Last week El Paso native Isabel Herrera asked a small group of Texas state senators in Austin to think critically about the implications of the legislation they had before them, Senate Bill 3.
She was one of about 50 students, educators, parents and education advocates who urged senators to vote against the bill that seeks to further restrict how public school teachers can teach about racism.
“Pushing forward a bill that makes it harder for students to learn about other cultures and experiences causes nothing but harm,” the incoming St. Edward’s University senior said. “Young people of color in our schools are the future of Texas. They deserve to see themselves in our textbooks and in our curriculum and in our classrooms.”
State Sen. Bryan Hughes, R-Mineola, filed the legislation in response to Gov. Greg Abbott’s call for lawmakers to pass a stricter anti-critical race theory bill during the special legislative session. Hughes’ bill, however, does not explicitly reference the theory. Only 10 people spoke in favor of it.
But the protests, at least for now, were all for naught. On Friday the Texas Senate voted 18-4 to approve his bill.

Critical race theory is used in graduate-level courses to examine how U.S. policies, laws and institutions perpetuate systemic racism and inequalities. Herrera, a 2019 graduate of Valle Verde Early College High School, said she wasn’t exposed to the theory until college, a sentiment echoed by teachers and professors who testified at the Senate committee hearing.
Though Hughes acknowledged critical race theory is not “pervasive” in Texas public schools, he likened its teachings in a handful of schools to a spark that could grow into an inferno.
“Since it is so prevalent in higher education and since we see it popping up in public schools, that’s why it needs to be addressed. … When a fire starts in the kitchen, we don’t wait for it to spread to the living room and bathroom before we start to put it out,” Hughes said prior to the Senate vote.
“This bill is meant only to provide guardrails against imposing division and animosity on our students,” he said.
SB 3 now moves to the Texas House, where its future is less clear. The lower chamber currently lacks quorum — the minimum number of lawmakers needed to vote on legislation — after House Democrats left for Washington, D.C., in an effort to block the passage of restrictive voting bills.

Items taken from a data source

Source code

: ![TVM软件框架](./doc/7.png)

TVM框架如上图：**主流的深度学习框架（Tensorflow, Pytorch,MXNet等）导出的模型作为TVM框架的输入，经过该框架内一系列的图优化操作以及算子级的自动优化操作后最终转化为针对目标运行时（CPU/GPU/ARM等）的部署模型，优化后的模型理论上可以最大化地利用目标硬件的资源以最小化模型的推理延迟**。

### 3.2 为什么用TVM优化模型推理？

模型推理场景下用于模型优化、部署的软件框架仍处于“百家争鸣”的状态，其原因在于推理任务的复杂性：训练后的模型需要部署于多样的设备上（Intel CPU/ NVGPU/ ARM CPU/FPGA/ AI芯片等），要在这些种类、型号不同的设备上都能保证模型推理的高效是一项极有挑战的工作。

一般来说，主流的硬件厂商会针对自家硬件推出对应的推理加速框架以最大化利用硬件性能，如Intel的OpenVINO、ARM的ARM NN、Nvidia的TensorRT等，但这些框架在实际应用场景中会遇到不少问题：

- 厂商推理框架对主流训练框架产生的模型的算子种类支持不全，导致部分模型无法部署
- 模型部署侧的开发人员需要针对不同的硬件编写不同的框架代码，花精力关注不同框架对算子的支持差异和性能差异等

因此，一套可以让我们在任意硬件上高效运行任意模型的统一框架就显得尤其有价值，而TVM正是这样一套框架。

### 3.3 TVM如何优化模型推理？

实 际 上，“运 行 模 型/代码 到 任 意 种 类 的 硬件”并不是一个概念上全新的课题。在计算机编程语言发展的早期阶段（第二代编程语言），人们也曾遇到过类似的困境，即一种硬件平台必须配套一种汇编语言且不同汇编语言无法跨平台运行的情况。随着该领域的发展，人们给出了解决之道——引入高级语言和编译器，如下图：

Exercise directions
Retype the passage in the Senate Bill 3 article above, starting with "State Sen. Bryan" and going on through "favor of it.".

Task output
State Sen. Bryan Hughes, R-Mineola, filed the legislation in response to Gov. Greg Abbott’s call for lawmakers to pass a stricter anti-critical race theory bill during the special legislative session. Hughes’ bill, however, does not explicitly reference the theory. Only 10 people spoke in favor of it.